• **EXERCISE DATA**:
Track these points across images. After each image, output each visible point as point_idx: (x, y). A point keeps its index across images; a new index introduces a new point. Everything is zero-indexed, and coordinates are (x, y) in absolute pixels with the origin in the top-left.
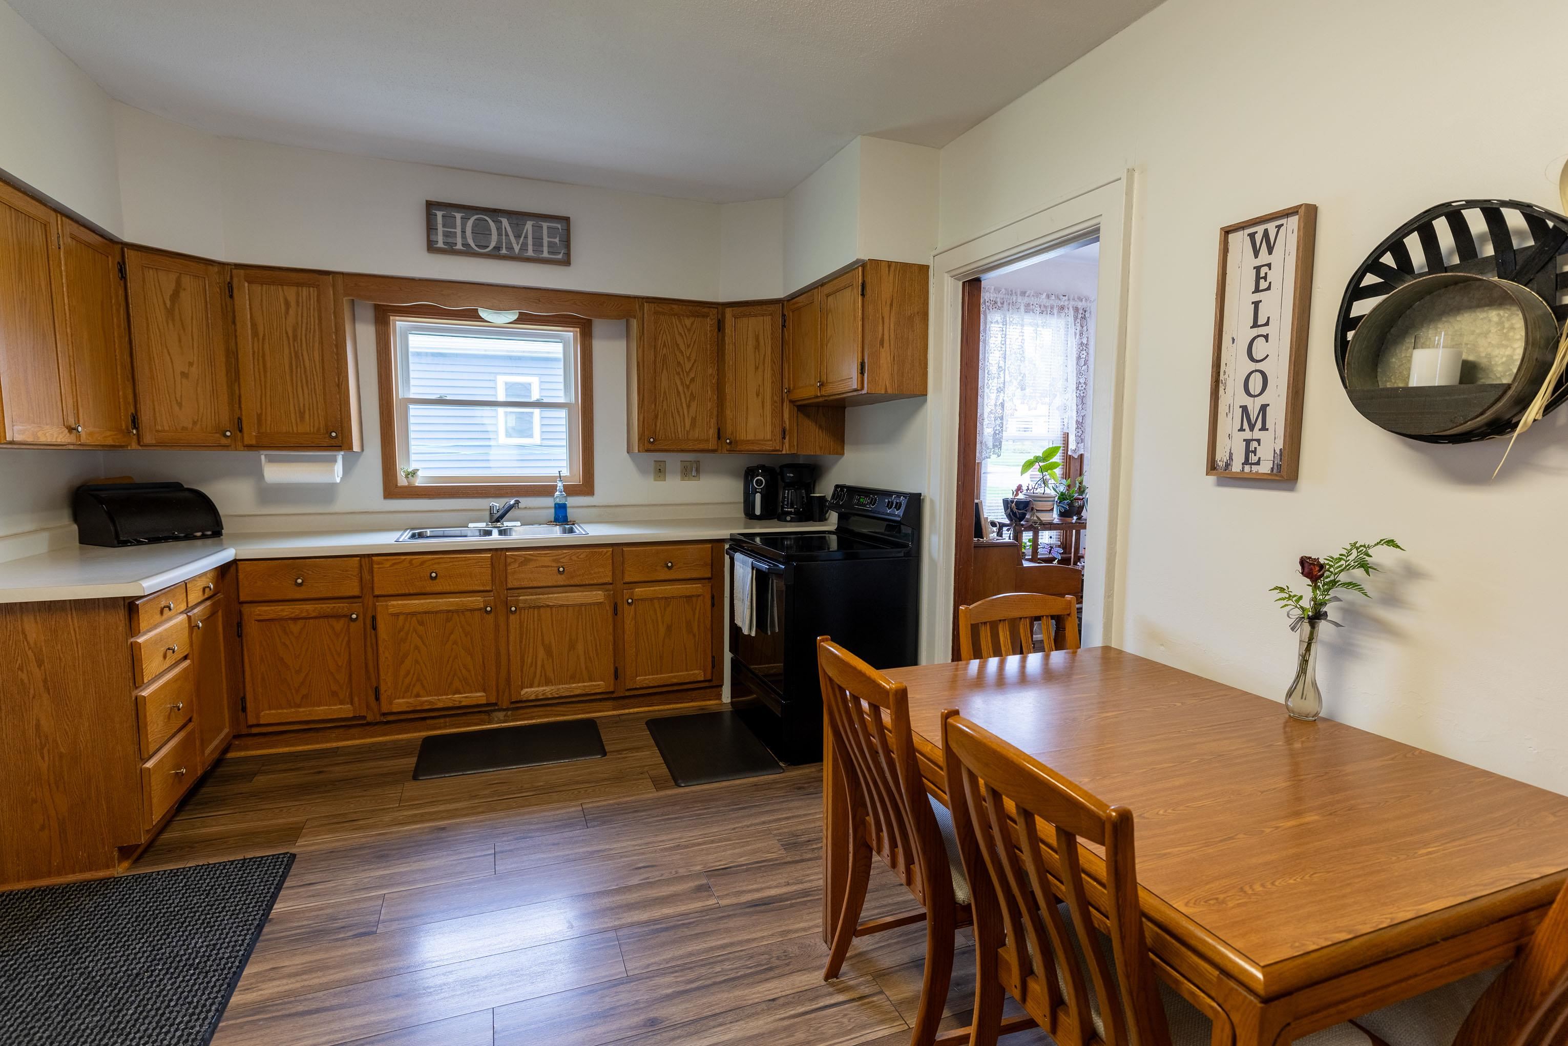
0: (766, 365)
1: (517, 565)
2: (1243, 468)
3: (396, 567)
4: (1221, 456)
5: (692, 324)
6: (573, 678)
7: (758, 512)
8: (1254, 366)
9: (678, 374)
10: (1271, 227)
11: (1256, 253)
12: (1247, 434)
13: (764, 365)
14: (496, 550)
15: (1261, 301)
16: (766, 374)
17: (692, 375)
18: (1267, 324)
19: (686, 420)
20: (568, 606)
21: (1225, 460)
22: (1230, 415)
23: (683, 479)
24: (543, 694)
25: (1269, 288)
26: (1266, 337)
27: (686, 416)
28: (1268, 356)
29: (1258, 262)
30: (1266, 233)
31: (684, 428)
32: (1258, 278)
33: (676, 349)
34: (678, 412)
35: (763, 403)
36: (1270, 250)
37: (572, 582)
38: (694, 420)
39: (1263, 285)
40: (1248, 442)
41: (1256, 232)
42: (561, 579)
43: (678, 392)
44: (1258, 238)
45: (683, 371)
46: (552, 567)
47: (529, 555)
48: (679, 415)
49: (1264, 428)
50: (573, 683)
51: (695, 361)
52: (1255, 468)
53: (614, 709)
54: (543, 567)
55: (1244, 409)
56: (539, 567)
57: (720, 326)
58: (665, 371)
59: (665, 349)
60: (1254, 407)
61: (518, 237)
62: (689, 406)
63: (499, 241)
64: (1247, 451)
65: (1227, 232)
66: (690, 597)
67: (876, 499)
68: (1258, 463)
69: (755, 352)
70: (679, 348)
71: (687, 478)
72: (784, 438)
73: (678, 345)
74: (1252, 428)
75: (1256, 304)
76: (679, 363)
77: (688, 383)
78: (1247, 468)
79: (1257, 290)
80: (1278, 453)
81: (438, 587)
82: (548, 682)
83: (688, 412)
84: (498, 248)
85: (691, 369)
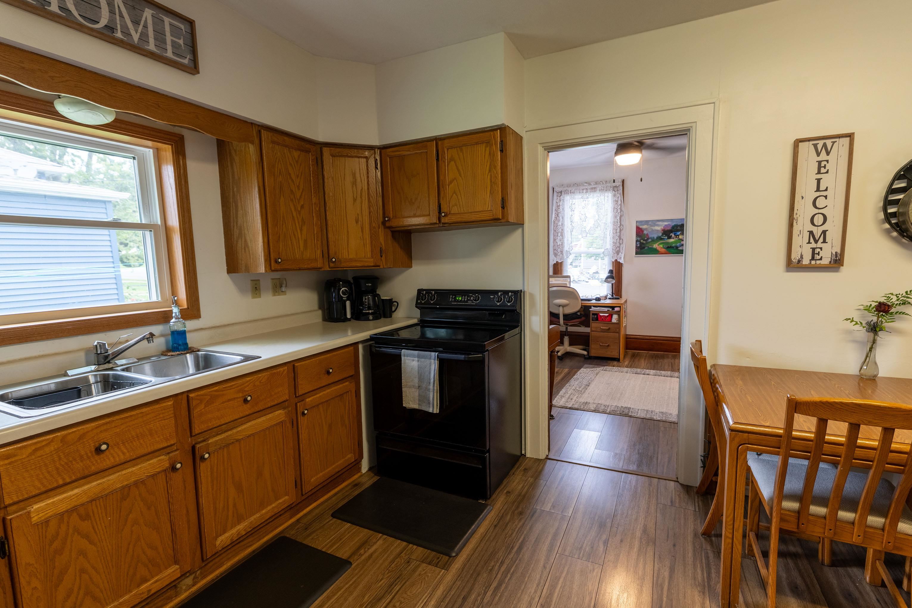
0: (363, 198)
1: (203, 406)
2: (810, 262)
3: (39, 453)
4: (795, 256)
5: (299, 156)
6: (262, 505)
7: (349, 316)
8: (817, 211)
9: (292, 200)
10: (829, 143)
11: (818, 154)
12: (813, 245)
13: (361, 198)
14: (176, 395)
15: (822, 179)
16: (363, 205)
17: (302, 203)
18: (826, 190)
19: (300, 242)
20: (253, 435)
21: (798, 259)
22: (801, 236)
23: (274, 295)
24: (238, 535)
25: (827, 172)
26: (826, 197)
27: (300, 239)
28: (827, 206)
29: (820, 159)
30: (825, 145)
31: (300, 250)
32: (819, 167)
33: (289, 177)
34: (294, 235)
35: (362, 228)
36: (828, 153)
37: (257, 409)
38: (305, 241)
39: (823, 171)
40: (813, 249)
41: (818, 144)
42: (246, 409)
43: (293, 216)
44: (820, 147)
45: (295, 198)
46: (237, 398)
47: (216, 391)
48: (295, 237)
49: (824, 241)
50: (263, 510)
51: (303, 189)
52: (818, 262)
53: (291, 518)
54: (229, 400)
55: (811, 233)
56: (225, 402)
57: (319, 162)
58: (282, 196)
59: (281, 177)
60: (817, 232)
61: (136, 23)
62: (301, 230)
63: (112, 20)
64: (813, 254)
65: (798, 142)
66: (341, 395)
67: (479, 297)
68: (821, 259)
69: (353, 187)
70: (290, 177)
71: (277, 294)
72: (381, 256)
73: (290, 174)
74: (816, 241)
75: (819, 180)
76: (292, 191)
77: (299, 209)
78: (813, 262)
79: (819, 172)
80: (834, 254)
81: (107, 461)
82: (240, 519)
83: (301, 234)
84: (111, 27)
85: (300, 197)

• **TASK DESCRIPTION**: Report each line of the records above that contains the string "point", treating uppercase and lowercase letters as different.

• **OUTPUT**:
Track these points across images. After each image, output each visible point as point_idx: (x, y). A point keeps its index across images; a new index introduces a new point. Everything is zero-indexed, and coordinates are (x, y) in absolute pixels with the origin in the top-left.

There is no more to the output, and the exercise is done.